The best that can be said is that there appears to have been no disaster. The two leaders agreed on what they have always agreed upon: the need for the European Union to be more competitive and to expand trade with the rest of the world – though, when looked at in national terms, Germany is already rather more successful in this respect than Britain – and they considered some of the world’s most intractable trouble-spots: Afghanistan, Syria and Iran. Talking is always better than not talking.

On another subject, there was perhaps less meeting of minds. Angela Merkel, like her fellow Germans and many other Europeans, is exercised by the ease with which individuals and multinationals can avoid taxes. The UK government professes similar concern, without generally accepting what is widely believed elsewhere: that Britain and some of its dependent territories are among the most secretive tax havens of all. The subject will be aired again at the G8 summit in Northern Ireland in June.

Overall, though, the Meseberg meeting seems to have ended with little or no advance for Mr Cameron in his efforts to drum up allies for a comprehensive review of the European Union’s powers. And he needs such allies sooner rather than later, if he is to convince his Euro-sceptics that staying in the EU is in the UK’s interests. While some countries, like Germany, appear broadly sympathetic, there is so far no major EU member that has offered Mr Cameron support.

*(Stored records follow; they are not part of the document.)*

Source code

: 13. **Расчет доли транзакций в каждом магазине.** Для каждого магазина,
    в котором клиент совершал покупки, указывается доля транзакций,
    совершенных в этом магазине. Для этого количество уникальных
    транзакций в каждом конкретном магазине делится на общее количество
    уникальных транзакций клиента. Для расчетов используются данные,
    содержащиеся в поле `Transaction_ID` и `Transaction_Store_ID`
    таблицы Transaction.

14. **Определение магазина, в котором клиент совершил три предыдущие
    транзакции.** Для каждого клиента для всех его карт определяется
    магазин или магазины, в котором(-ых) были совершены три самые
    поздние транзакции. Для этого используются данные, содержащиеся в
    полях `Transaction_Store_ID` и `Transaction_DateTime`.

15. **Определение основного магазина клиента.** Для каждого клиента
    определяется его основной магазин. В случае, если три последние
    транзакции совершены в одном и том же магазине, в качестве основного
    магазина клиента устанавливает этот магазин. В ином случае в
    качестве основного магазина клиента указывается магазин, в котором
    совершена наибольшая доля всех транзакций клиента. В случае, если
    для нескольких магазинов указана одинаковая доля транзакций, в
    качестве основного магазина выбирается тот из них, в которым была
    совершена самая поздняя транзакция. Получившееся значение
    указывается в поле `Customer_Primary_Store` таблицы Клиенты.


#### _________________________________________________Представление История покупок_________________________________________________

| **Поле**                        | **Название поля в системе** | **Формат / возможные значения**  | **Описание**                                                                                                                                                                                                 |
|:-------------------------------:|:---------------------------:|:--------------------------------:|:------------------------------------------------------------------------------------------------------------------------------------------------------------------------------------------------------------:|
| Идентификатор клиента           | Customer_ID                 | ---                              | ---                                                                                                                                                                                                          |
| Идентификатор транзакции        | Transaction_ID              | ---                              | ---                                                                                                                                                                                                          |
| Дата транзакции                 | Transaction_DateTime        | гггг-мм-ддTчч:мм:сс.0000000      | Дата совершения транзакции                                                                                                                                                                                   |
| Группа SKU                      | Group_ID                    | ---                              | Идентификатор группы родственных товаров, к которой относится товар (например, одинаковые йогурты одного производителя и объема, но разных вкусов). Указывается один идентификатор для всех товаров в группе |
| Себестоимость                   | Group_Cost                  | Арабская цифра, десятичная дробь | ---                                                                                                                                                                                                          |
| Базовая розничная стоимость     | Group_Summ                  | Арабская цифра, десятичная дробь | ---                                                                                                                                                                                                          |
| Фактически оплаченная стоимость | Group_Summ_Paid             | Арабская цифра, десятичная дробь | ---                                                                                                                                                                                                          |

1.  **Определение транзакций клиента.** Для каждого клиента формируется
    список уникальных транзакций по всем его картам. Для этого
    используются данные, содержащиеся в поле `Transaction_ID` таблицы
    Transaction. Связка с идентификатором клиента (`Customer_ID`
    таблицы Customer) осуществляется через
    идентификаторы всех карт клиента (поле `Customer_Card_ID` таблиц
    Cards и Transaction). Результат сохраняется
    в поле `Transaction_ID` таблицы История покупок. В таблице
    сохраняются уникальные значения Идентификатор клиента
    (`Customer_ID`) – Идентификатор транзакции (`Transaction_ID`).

And now, with the Eurozone crisis not over and Ms Merkel facing an election in the autumn, is not a good time for another bout of what could be seen as self-interested British boat-rocking.

All that said, it is hard not to feel just a little sorry for David Cameron and his so far hapless efforts to forge an EU that would be more to his and his party’s liking. Earlier this year, his much-vaunted Europe speech was delayed several times, then finally delivered in London rather than Amsterdam, after the Algerian hostage-emergency took precedence. Last week, his series of Europe visits was derailed almost as soon as it had started by the announcement of Baroness Thatcher’s death. Mr Cameron cut short his talks in Spain and cancelled his visit to France altogether.

While the weekend meeting in Germany went ahead, the timing was far from ideal. Mr Cameron might have preferred to look statesmanlike abroad rather than spend more days at home being compared with Lady Thatcher, but he was damned either way. What might in other circumstances have been presented as the signal honour of being entertained en famille at the Chancellor’s official country residence risked recalling Lady Thatcher’s uneasy relationship with then Chancellor Helmut Kohl and her instinctive hostility to German reunification. Nor would the contrast, at least in the eyes of Conservative Eurosceptics, have been to Mr Cameron’s advantage.

The Prime Minister could be tempted to dismiss the turn of recent events as just more evidence that his dealings with Europe are jinxed. After so many setbacks, however, he might do better to ask whether it is only bad timing, or whether it is his project itself that is flawed.